Friday, 30 May 2014

WSJ:Safra de soja argentina alivia governo, mas não os produtores

"Agricultores em toda a Argentina vêm batalhando contra o governo populista da presidente Cristina Kirchner há anos.
Agora, a safra recorde de soja produzida por eles está ajudando a sustentar seu oponente, gerando reservas internacionais essenciais para que o governo de Kirchner evite outra crise cambial. O Banco Central do país informou esta semana que a safra contribuiria para manter o atual nível de reservas de US$ 28 bilhões até o fim do ano.
Os agricultores veem a situação com ironia. "Um em cada três caminhões carregados vai direto para o governo", diz Carlos Bunge, agricultor e descendente da família que fundou uma das maiores empresas de comércio de grãos do mundo 130 anos atrás. "Você se sente como se estivesse alimentando um monstro."
Com a colheita em pleno andamento até julho, os embarques de soja já geraram mais de US$ 8 bilhões e devem atingir um recorde de US$ 29 bilhões, segundo informações oficiais e projeções de analistas. A soja, o grão mais lucrativo da Argentina, é responsável por quase um terço da receita com exportação do país.
Para a Argentina, o dinheiro não poderia vir em melhor hora, já que o país enfrenta uma desaceleração, uma inflação que é a segunda maior da América Latina, só atrás da Venezuela, e uma escassez aguda de reservas estrangeiras, com pouco acesso aos mercados financeiros internacionais desde a moratória de 2001.
O governo de Kirchner tem pressionado os agricultores a vender rapidamente a safra — contra a vontade deles — para ajudar o país a evitar uma repetição da prejudicial desvalorização do peso em janeiro. Recentemente, o chefe de gabinete Jorge Capitanich convocou os principais exportadores de grãos à Casa Rosada para reforçar o pedido".
"Há boas perspectivas para este trimestre, com preços muito bons", disse Capitanich a repórteres depois da reunião. "Isso significa entrada de recursos e novos empregos."
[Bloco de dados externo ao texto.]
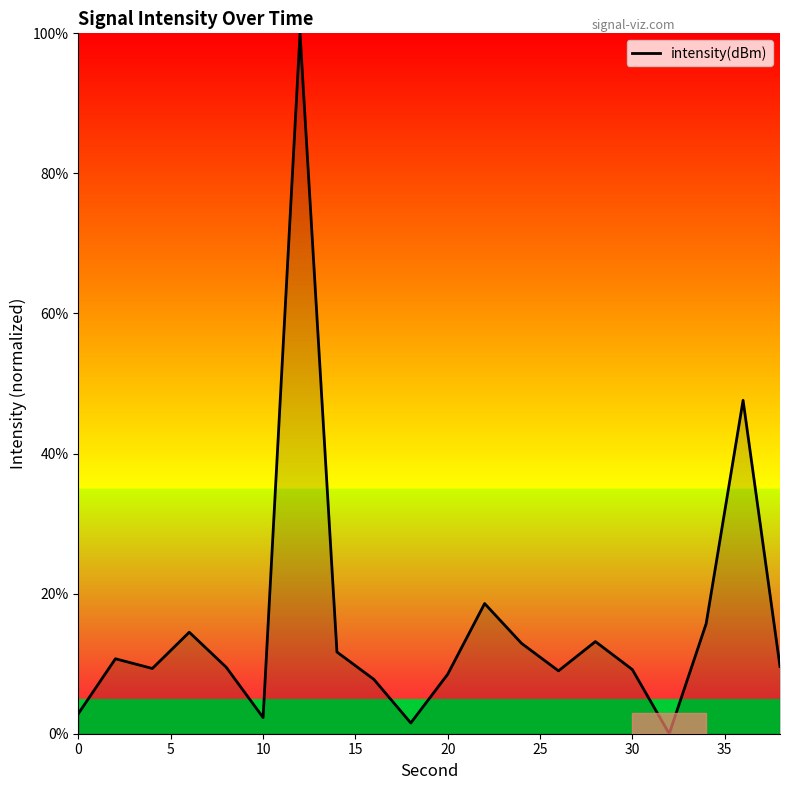

What is the maximum value shown in the chart?

100.0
Mas os produtores — que dizem sofrer com impostos e regulação excessiva — estão resistindo. Eles estão vendendo parte da safra para pagar dívidas depois que o governo acabou com os empréstimos subsidiados para os agricultores este ano. Os produtores dizem que querem reter o restante da produção como uma forma de se proteger contra a inflação e contra o enfraquecimento do peso, além de lucrar com os maiores preços da entressafra.
"Grão é como dinheiro embaixo do colchão", diz o agricultor Francisco Santillan, que administra 2.266 hectares na zona rural de Pergamino. "Nós não usamos bancos. Usamos silos."
Pergamino, a cerca de 240 quilômetros de Buenos Aires, é uma cidade pacata e conservadora com 100.000 habitantes, rodeada por enormes e prósperas fazendas do rico cinturão agrícola argentino. Mas a calma aparente esconde um temperamento rebelde que remonta ao século XVII, quando Pergamino costumava ser uma parada de uma rota clandestina de bens contrabandeados para burlar as restrições comerciais da Espanha.
Em 2008, quando o predecessor de Cristina, seu marido Néstor Kirchner, já falecido, tentou elevar o imposto de exportação para a soja de 35% para uma taxa flutuante que chegava a 50%, os produtores da região se revoltaram, paralisando as vendas de grãos e bovinos e bloqueando as estradas. O Congresso argentino então não aprovou o novo imposto.